The Polish anticommunists of the short 20th century were very impressed with Fascism
The Polish anticommunists of the short 20th century were very impressed with Fascism
(Mirror. Mirror. Mirror. Mirror.)
Fascism spawned substantial numbers of Mussolini fans in Imperial America, the Empire of Japan, and elsewhere. Poland was no exception:
Before the March on Rome, **the Polish nationalist press yielded a sheer inundation of mentions and larger journalistic pieces whose purport for the Italian fascism was enthusiastic.**18 Among the opinion‐making periodicals, Warsaw‐based Myśl Narodowa took primacy in delivering the news on the situation in Italy.
Ignacy Oksza‐Grabowski, the biweekly’s leading commentator (and editor‐in‐chief for some time), argued that fascists were essentially active and involved conservatives (“traditionalists, of a deep Italic culture”), just militant and struggle‐oriented (“acting rather than talking”), putting national slogans into practice (“pure sang nationalists”).19
[…]
The crest of the wave of interest in the biweekly was marked with Myśl Narodowa’s issue dedicated to Italy, opening with a poem by Rosa di Mario, ‘the Poetess of the Fascists’, entitled To Poland and written “to the nation’s honour”.21 The Poznań‐based Przegląd Wszechpolski spoke in a similar spirit; its authors saw a universal message in the Italian incidents: fascism is, they believed, a “powerful reaction against the disintegration trends”, a “national movement which, in the name of rescuing the Homeland from decay, embarked on fighting against communism”.22
(The ‘disintegration trends’ in question probably referring to Italy’s ‘mid‐1921 […] class‐based trade unions, through to anarchistic and social‐democratic groups and the communist parties emerging at that very time.’)

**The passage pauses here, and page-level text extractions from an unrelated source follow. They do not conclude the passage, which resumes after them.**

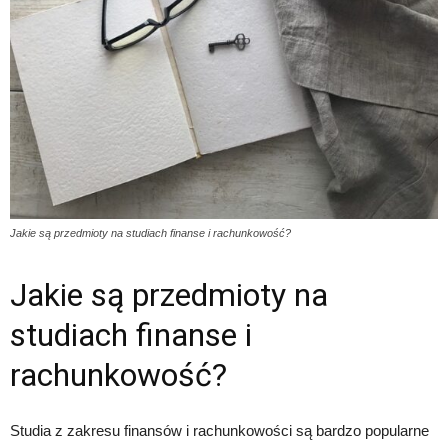
Jakie są przedmioty na studiach finanse i rachunkowość?
Jakie są przedmioty na
studiach finanse i
rachunkowość?
Studia z zakresu finansów i rachunkowości są bardzo popularne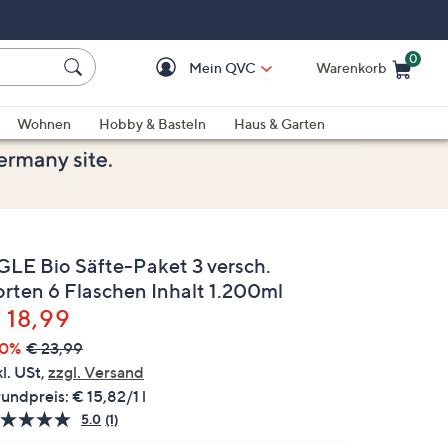
0
Mein QVC
Warenkorb
Einkaufswagen ist le
Wohnen
Hobby & Basteln
Haus & Garten
GLE Bio Säfte-Paket 3 versch.
orten 6 Flaschen Inhalt 1.200ml
elöscht
 18,99
20%
€ 23,99
kl. USt,
zzgl. Versand
undpreis:
€ 15,82/1 l
5.0
(1)
Bewertung
lesen.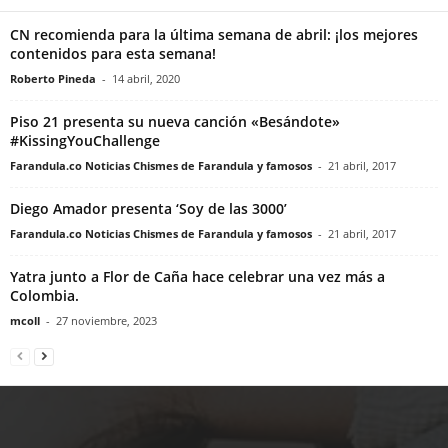
CN recomienda para la última semana de abril: ¡los mejores
contenidos para esta semana!
Roberto Pineda
-
14 abril, 2020
Piso 21 presenta su nueva canción «Besándote»
#KissingYouChallenge
Farandula.co Noticias Chismes de Farandula y famosos
-
21 abril, 2017
Diego Amador presenta ‘Soy de las 3000’
Farandula.co Noticias Chismes de Farandula y famosos
-
21 abril, 2017
Yatra junto a Flor de Caña hace celebrar una vez más a
Colombia.
mcoll
-
27 noviembre, 2023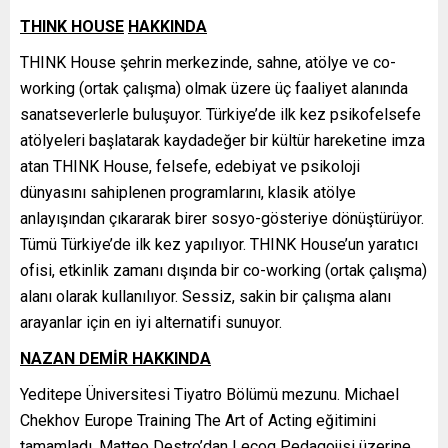
THINK HOUSE
HAKKINDA
THINK House şehrin merkezinde, sahne, atölye ve co-
working (ortak çalışma) olmak üzere üç faaliyet alanında
sanatseverlerle buluşuyor. Türkiye’de ilk kez psikofelsefe
atölyeleri başlatarak kaydadeğer bir kültür hareketine imza
atan THINK House, felsefe, edebiyat ve psikoloji
dünyasını sahiplenen programlarını, klasik atölye
anlayışından çıkararak birer sosyo-gösteriye dönüştürüyor.
Tümü Türkiye’de ilk kez yapılıyor. THINK House’un yaratıcı
ofisi, etkinlik zamanı dışında bir co-working (ortak çalışma)
alanı olarak kullanılıyor. Sessiz, sakin bir çalışma alanı
arayanlar için en iyi alternatifi sunuyor.
NAZAN DEMİR HAKKINDA
Yeditepe Üniversitesi Tiyatro Bölümü mezunu. Michael
Chekhov Europe Training The Art of Acting eğitimini
tamamladı. Matteo Destro’dan Lecoq Pedagojisi üzerine,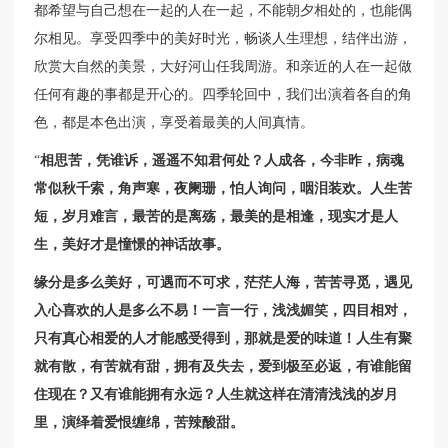
都希望与自己想在一起的人在一起，不能朝夕相处的，也能偶
尔相见。享受四季中的美好时光，畅谈人生理想，结伴出游，
欣赏大自然的美景，大好河山任我周游。和亲近的人在一起做
任何有趣的事都是开心的。四季轮回中，我们出演着各自的角
色，都是本色出演，享受着最美的人间真情。
“
相思苦，凭谁诉，遥遥不知君何处？人成各，今非昨，病魂
常似秋千索，角声寒，夜阑珊，怕人询问，咽泪装欢。人生苦
短，岁月难言，最苦的是离殇，最美的是相逢，现实才是人
生，美好才是憧憬的神话故事。
缘分是多么美好，可遇而不可求，茫茫人海，苦苦寻觅，遇见
入心喜欢的人是多么不易！一言一行，浅浅媚笑，四目相对，
只有真心相爱的人才能感受得到，那就是爱的味道！人生有聚
就有散，有苦就有甜，拥有及失去，爱到极至必返，有谁能留
住现在？又有谁能拥有永远？人生就这样在清清浅浅的岁月
里，演绎着爱恨缠绵，苦辣酸甜。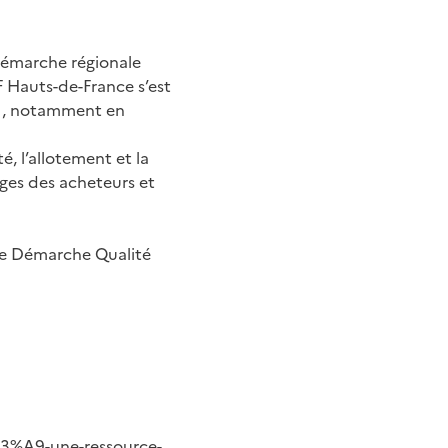
 démarche régionale
 Hauts-de-France s’est
OE , notamment en
é, l’allotement et la
ges des acheteurs et
tte Démarche Qualité
C3%A9-une-ressource-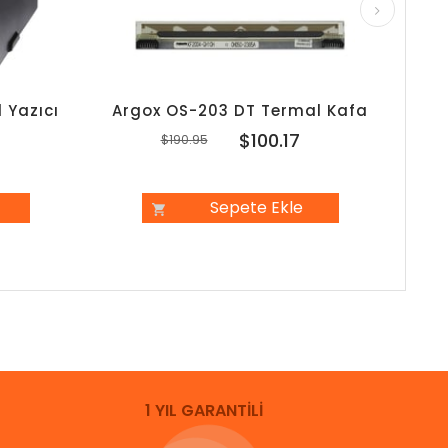
 Yazıcı
Argox OS-203 DT Termal Kafa
Arg
7
$100.17
$190.95
Sepete Ekle
1 YIL GARANTİLİ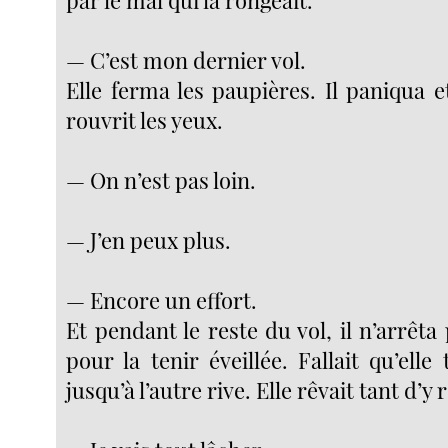
— C’est mon dernier vol.
Elle ferma les paupières. Il paniqua et
rouvrit les yeux.
— On n’est pas loin.
— J’en peux plus.
— Encore un effort.
Et pendant le reste du vol, il n’arrêta 
pour la tenir éveillée. Fallait qu’ell
jusqu’à l’autre rive. Elle rêvait tant d’y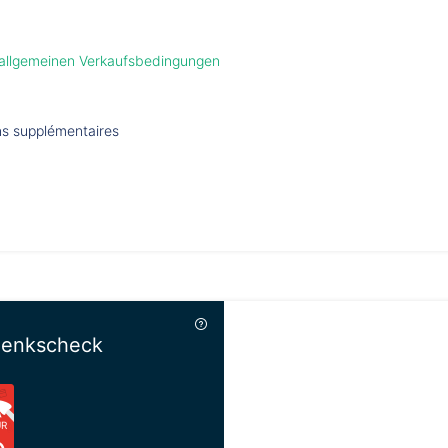
 allgemeinen Verkaufsbedingungen
ons supplémentaires
henkscheck
UR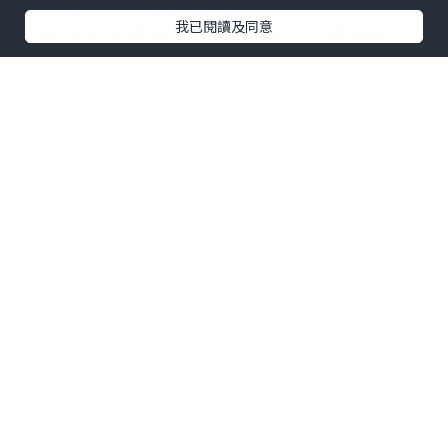
日餐湯+
朱古力咖啡☕️
我已閱讀及同意
💟
推介
💟
盲鰽魚肉肉質鮮嫩，口感滑溜，
油脂豐富😍配埋香草檸檬牛油🧈味道清新
👅酸甜又開胃🤤但係唔同嘅但係唔同嘅蔬
菜新鮮蔬菜一齊食，好味呀😋
🌸香濃泰式奶茶梳乎厘班戟🥞
💟
推介
💟梳乎厘班戟
口感輕盈，食入口充
滿濃郁的蛋香味🤗 班戟上面仲有好香濃嘅
泰式奶茶醬，食到有奶茶香味👅甜度啱啱
好，甜而不膩！
🍴餐廳環境舒適寬敞，氣氛環境都好舒
服，食物質素都好高，好好味，適合同朋
友家人食飯好好地方😍👍🏻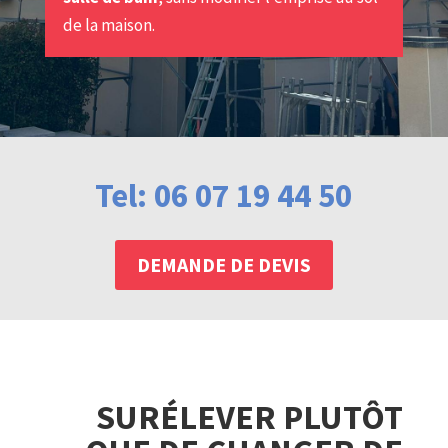
de la maison.
Tel: 06 07 19 44 50
DEMANDE DE DEVIS
SURÉLEVER PLUTÔT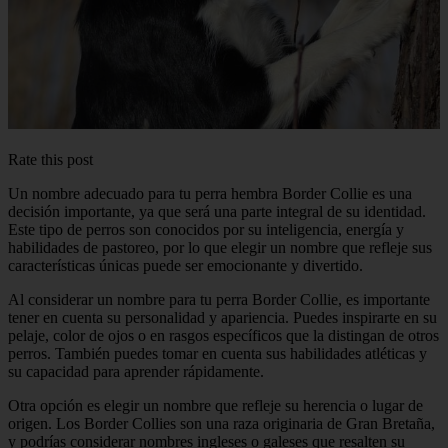
Rate this post
Un nombre adecuado para tu perra hembra Border Collie es una
decisión importante, ya que será una parte integral de su identidad.
Este tipo de perros son conocidos por su inteligencia, energía y
habilidades de pastoreo, por lo que elegir un nombre que refleje sus
características únicas puede ser emocionante y divertido.
Al considerar un nombre para tu perra Border Collie, es importante
tener en cuenta su personalidad y apariencia. Puedes inspirarte en su
pelaje, color de ojos o en rasgos específicos que la distingan de otros
perros. También puedes tomar en cuenta sus habilidades atléticas y
su capacidad para aprender rápidamente.
Otra opción es elegir un nombre que refleje su herencia o lugar de
origen. Los Border Collies son una raza originaria de Gran Bretaña,
y podrías considerar nombres ingleses o galeses que resalten su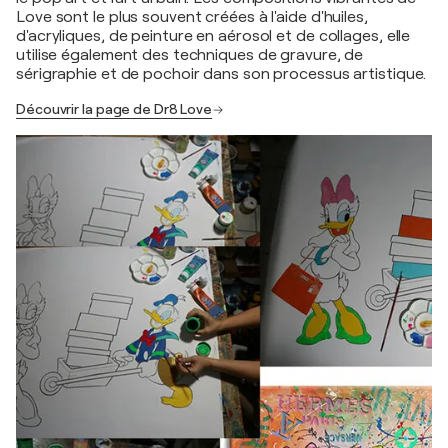
Love sont le plus souvent créées à l'aide d'huiles,
d'acryliques, de peinture en aérosol et de collages, elle
utilise également des techniques de gravure, de
sérigraphie et de pochoir dans son processus artistique.
Découvrir la page de Dr8 Love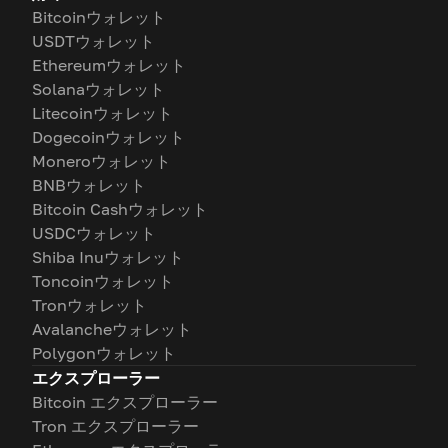
Bitcoinウォレット
USDTウォレット
Ethereumウォレット
Solanaウォレット
Litecoinウォレット
Dogecoinウォレット
Moneroウォレット
BNBウォレット
Bitcoin Cashウォレット
USDCウォレット
Shiba Inuウォレット
Toncoinウォレット
Tronウォレット
Avalancheウォレット
Polygonウォレット
エクスプローラー
Bitcoin エクスプローラー
Tron エクスプローラー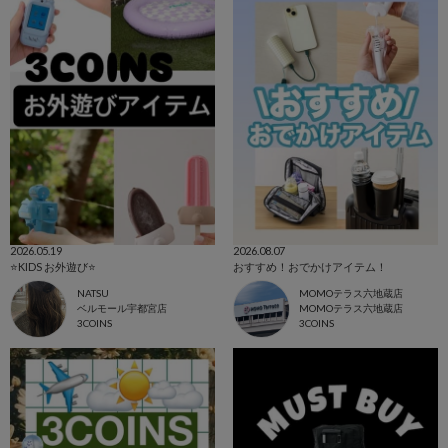
2026.05.19
2026.08.07
⭐️KIDS お外遊び⭐️
おすすめ！おでかけアイテム！
NATSU
MOMOテラス六地蔵店
ベルモール宇都宮店
MOMOテラス六地蔵店
3COINS
3COINS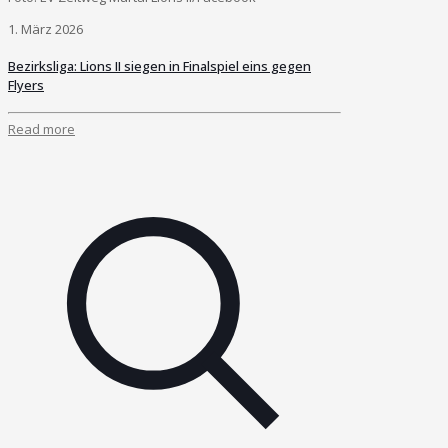
1. März 2026
Bezirksliga: Lions II siegen in Finalspiel eins gegen
Flyers
Read more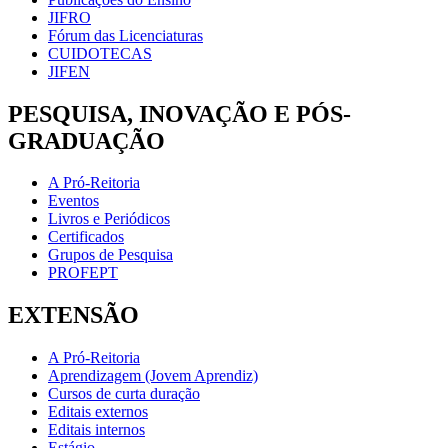
JIFRO
Fórum das Licenciaturas
CUIDOTECAS
JIFEN
PESQUISA, INOVAÇÃO E PÓS-
GRADUAÇÃO
A Pró-Reitoria
Eventos
Livros e Periódicos
Certificados
Grupos de Pesquisa
PROFEPT
EXTENSÃO
A Pró-Reitoria
Aprendizagem (Jovem Aprendiz)
Cursos de curta duração
Editais externos
Editais internos
Estágio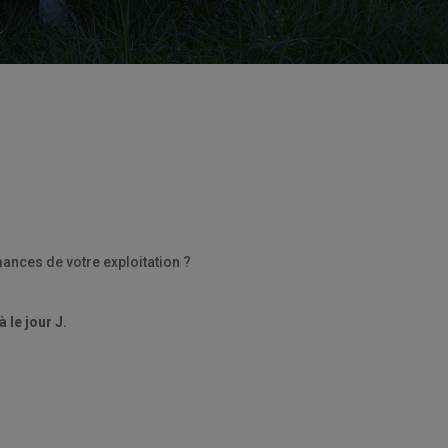
ances de votre exploitation ?
 le jour J.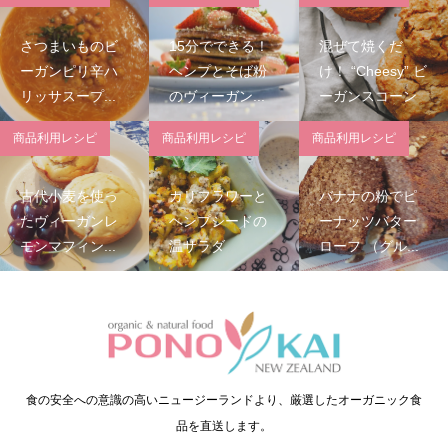
さつまいものビ
15分でできる！
混ぜて焼くだ
ーガンピリ辛ハ
ヘンプとそば粉
け！ “Cheesy” ビ
リッサスープ...
のヴィーガン...
ーガンスコーン
商品利用レシピ
商品利用レシピ
商品利用レシピ
古代小麦を使っ
カリフラワーと
バナナの粉でピ
たヴィーガンレ
ヘンプシードの
ーナッツバター
モンマフィン...
温サラダ
ローフ （グル...
食の安全への意識の高いニュージーランドより、厳選したオーガニック食
品を直送します。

The Przegląd Wszechpolski editors believed that the situation in Italy was part of a more general wave that would spread all over Europe, while the concept of fascism described a broader, supranational phenomenon. […] Fascist Italy was depicted as the mainstay of “civilisation, and of social and political peace in Europe”, Kurier Poznański, Greater Poland’s largest nationalist daily, wrote of an attempt at the “greatest man of Italy and humanity” (p. 172).
[…]
In his correspondence cycle preceding the collection of writings entitled Amica Italia, Władysław Jabłonowski ascertained that fascism was an “intensified activity in the area of national expansion”. Apart from taking prevalence in Italian public life, he pointed to new colonial conquests as another objective of fascism.61
It is thanks to fascism, he argued, that the Italians have been born anew, or biologically and spiritually reborn (“the strength of a tribe bustling with a mighty life is seen breaking through”); they are bringing about “an act of great importance, indeed a historical act … of passing from a small to a grand colonial epoch” (p. 3).